YOUR ASSIGNMENT: Retype exactly the lines that run from the start of the data to the line holding "beige armchair [133,366,465,701] -> none", including both, and only those.

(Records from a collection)
------------------------------------------------------------------------
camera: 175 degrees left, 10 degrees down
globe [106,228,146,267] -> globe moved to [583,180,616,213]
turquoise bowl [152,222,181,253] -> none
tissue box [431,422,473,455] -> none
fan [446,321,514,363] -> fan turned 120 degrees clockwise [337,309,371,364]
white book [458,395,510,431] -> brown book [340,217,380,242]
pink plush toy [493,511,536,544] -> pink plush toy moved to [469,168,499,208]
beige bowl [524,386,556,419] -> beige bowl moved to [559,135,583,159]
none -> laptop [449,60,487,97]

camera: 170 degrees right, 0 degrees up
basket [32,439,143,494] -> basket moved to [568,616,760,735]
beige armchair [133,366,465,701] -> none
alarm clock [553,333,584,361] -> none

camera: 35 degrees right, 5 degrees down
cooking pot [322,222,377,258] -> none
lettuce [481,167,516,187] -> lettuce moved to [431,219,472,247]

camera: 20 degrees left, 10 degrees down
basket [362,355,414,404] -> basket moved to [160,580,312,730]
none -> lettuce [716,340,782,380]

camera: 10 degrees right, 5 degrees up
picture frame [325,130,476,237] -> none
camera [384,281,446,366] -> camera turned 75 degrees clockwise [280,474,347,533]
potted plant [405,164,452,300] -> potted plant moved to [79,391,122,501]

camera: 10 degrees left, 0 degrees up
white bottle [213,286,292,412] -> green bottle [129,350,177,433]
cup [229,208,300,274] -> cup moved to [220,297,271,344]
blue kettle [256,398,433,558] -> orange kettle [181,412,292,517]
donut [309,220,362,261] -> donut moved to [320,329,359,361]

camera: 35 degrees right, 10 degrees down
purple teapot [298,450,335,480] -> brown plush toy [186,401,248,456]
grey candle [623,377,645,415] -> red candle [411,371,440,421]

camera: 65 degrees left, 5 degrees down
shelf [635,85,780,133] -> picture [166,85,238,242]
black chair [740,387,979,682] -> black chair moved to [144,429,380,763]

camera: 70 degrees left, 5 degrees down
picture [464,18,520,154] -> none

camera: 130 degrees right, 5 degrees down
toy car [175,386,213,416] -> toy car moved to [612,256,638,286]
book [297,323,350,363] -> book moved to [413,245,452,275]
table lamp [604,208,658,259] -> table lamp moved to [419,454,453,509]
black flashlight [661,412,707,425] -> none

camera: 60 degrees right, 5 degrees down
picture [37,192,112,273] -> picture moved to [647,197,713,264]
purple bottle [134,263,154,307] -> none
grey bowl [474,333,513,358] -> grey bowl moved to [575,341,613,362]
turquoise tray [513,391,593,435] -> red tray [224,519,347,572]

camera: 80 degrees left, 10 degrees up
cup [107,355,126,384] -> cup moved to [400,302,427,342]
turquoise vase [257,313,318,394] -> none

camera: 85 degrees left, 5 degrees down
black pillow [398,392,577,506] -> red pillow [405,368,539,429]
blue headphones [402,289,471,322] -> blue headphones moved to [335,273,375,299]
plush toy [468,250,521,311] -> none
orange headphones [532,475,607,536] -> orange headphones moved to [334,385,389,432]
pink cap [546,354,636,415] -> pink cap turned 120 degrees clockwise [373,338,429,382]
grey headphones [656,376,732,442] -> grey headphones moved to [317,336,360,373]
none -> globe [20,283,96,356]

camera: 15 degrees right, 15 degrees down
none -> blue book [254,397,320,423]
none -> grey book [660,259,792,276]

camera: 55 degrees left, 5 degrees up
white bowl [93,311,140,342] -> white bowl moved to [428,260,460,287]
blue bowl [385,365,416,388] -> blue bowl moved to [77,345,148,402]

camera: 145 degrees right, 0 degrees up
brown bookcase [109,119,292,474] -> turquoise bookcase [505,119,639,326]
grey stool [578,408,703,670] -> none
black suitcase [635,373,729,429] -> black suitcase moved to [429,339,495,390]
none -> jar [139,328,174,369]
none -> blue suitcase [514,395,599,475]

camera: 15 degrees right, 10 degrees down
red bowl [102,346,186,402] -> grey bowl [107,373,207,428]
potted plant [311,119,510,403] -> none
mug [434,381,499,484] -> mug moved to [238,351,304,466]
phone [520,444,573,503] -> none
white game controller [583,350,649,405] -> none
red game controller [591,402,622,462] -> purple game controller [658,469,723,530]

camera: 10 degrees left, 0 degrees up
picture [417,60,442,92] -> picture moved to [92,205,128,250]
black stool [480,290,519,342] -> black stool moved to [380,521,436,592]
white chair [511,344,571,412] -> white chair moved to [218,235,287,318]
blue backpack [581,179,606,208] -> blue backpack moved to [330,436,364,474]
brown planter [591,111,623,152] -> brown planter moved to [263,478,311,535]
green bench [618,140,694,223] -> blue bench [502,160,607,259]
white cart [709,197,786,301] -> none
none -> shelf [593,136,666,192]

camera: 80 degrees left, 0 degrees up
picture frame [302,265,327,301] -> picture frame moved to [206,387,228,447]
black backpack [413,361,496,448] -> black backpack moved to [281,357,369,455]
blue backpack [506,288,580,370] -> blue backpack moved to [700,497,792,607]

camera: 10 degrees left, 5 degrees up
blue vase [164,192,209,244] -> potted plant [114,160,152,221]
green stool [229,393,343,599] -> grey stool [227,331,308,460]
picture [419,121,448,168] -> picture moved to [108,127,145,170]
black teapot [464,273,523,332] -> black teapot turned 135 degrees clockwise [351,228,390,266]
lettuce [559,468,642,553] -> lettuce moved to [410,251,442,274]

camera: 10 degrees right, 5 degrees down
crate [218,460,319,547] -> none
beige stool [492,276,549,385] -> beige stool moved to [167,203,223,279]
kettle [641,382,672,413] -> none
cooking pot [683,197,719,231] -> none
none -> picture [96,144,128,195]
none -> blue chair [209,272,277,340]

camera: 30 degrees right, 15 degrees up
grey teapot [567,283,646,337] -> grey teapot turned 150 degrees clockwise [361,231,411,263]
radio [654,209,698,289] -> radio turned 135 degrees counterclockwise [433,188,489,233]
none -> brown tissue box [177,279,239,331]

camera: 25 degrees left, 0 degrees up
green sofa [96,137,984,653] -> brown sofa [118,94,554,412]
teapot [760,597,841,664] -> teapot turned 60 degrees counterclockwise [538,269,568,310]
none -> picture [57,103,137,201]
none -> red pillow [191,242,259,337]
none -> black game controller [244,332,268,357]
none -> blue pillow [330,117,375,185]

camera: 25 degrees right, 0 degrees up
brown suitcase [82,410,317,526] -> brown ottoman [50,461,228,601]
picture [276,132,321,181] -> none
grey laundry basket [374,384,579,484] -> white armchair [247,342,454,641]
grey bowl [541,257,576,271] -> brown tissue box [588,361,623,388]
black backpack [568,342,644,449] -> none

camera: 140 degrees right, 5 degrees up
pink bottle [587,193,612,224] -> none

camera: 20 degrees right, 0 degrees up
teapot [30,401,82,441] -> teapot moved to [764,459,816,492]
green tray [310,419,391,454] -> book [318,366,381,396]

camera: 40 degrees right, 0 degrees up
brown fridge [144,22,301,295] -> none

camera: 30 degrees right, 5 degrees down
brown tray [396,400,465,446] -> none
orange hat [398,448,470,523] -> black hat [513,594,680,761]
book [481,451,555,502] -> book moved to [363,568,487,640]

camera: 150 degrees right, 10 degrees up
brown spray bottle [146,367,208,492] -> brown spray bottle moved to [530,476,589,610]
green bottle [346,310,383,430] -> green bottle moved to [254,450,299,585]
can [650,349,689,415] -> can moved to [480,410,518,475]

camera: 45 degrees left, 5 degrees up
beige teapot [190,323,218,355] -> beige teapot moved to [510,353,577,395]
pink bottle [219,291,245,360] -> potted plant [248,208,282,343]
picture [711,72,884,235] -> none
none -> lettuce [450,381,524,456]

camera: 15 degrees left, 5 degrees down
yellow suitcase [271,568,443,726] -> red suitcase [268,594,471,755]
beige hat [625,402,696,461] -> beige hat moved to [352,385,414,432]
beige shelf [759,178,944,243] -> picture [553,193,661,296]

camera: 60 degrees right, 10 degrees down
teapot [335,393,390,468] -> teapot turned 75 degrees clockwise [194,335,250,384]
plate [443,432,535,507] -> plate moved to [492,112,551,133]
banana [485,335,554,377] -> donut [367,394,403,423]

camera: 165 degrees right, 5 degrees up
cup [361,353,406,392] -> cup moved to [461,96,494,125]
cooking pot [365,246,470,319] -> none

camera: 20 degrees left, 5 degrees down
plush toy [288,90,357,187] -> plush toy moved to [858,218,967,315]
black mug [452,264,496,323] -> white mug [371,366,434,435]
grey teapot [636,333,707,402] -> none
------------------------------------------------------------------------
WRITTEN ANSWER:
camera: 175 degrees left, 10 degrees down
globe [106,228,146,267] -> globe moved to [583,180,616,213]
turquoise bowl [152,222,181,253] -> none
tissue box [431,422,473,455] -> none
fan [446,321,514,363] -> fan turned 120 degrees clockwise [337,309,371,364]
white book [458,395,510,431] -> brown book [340,217,380,242]
pink plush toy [493,511,536,544] -> pink plush toy moved to [469,168,499,208]
beige bowl [524,386,556,419] -> beige bowl moved to [559,135,583,159]
none -> laptop [449,60,487,97]

camera: 170 degrees right, 0 degrees up
basket [32,439,143,494] -> basket moved to [568,616,760,735]
beige armchair [133,366,465,701] -> none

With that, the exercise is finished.